Skywork/Skywork-Critic-Llama-3.1-8B
Skywork-Critic-Llama-3.1-8B is an 8 billion parameter judge model developed by the SkyworkAI Alignment Team, built upon Meta's Llama-3.1-8B-Instruct architecture. This model is specifically fine-tuned for advanced pairwise preference evaluation, offering nuanced judgments on the relative quality or suitability of input pairs. It excels at tasks requiring critical assessment, making it highly effective for data improvement, evaluation, and reward modeling applications.
Loading preview...
Skywork-Critic-Llama-3.1-8B: An Advanced Judge Model
Skywork-Critic-Llama-3.1-8B, developed by the SkyworkAI Alignment Team, is an 8 billion parameter judge model built on Meta's Llama-3.1-8B-Instruct. It is specifically designed for pairwise preference evaluation, providing nuanced judgments on the quality and suitability of input pairs.
Key Capabilities & Training:
- Pairwise Preference Evaluation: Compares and assesses two inputs, offering a verdict on which is superior.
- Diverse Training Data: Fine-tuned on a high-quality mix of datasets including:
- Cleaned open-source data (HelpSteer2, OffsetBias, WildGuard, Magpie DPO series).
- Limited in-house human annotation data, primarily in Chinese, for pointwise scoring and pairwise comparisons.
- Synthetic critic data generated using methods similar to "self-taught" approaches, creating inferior responses by modifying instructions or introducing subtle errors.
- Critic-related chat data to maintain conversational abilities.

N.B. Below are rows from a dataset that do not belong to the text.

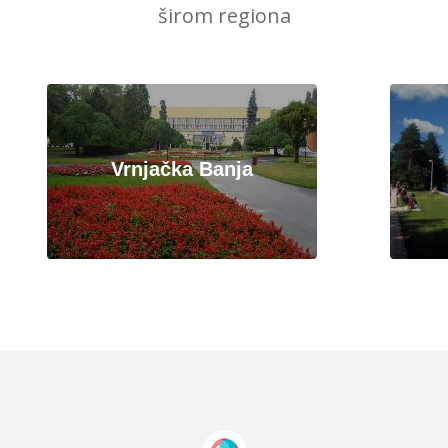
širom regiona
Vrnjačka Banja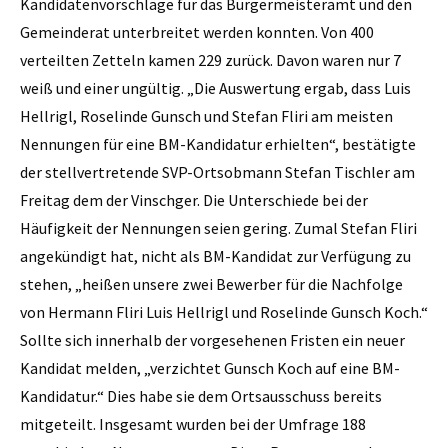
Kandidatenvorschläge für das Bürgermeisteramt und den
Gemeinderat unterbreitet werden konnten. Von 400
verteilten Zetteln kamen 229 zurück. Davon waren nur 7
weiß und einer ungültig. „Die Auswertung ergab, dass Luis
Hellrigl, Roselinde Gunsch und Stefan Fliri am meisten
Nennungen für eine BM-Kandidatur erhielten“, bestätigte
der stellvertretende SVP-Ortsobmann Stefan Tischler am
Freitag dem der Vinschger. Die Unterschiede bei der
Häufigkeit der Nennungen seien gering. Zumal Stefan Fliri
angekündigt hat, nicht als BM-Kandidat zur Verfügung zu
stehen, „heißen unsere zwei Bewerber für die Nachfolge
von Hermann Fliri Luis Hellrigl und Roselinde Gunsch Koch.“
Sollte sich innerhalb der vorgesehenen Fristen ein neuer
Kandidat melden, „verzichtet Gunsch Koch auf eine BM-
Kandidatur.“ Dies habe sie dem Ortsausschuss bereits
mitgeteilt. Insgesamt wurden bei der Umfrage 188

- Instruction-Tuning Methodology: Employs instruction-tuning for both pairwise preference evaluation and general chat tasks.
Performance Highlights:
- RewardBench Leaderboard: As of September 2024, Skywork-Critic-Llama-3.1-8B ranks first on RewardBench for generative models under 10 billion parameters, achieving an Overall Score of 89.0.
Ideal Use Cases:
- Data Improvement: Identifying and refining high-quality data for further model training.
- Evaluation: Objectively assessing the output quality of other AI models or systems.
- Reward Modeling: Generating reward signals for reinforcement learning from human feedback (RLHF) processes.
This model is a robust tool for applications requiring precise and objective comparative analysis of AI-generated content.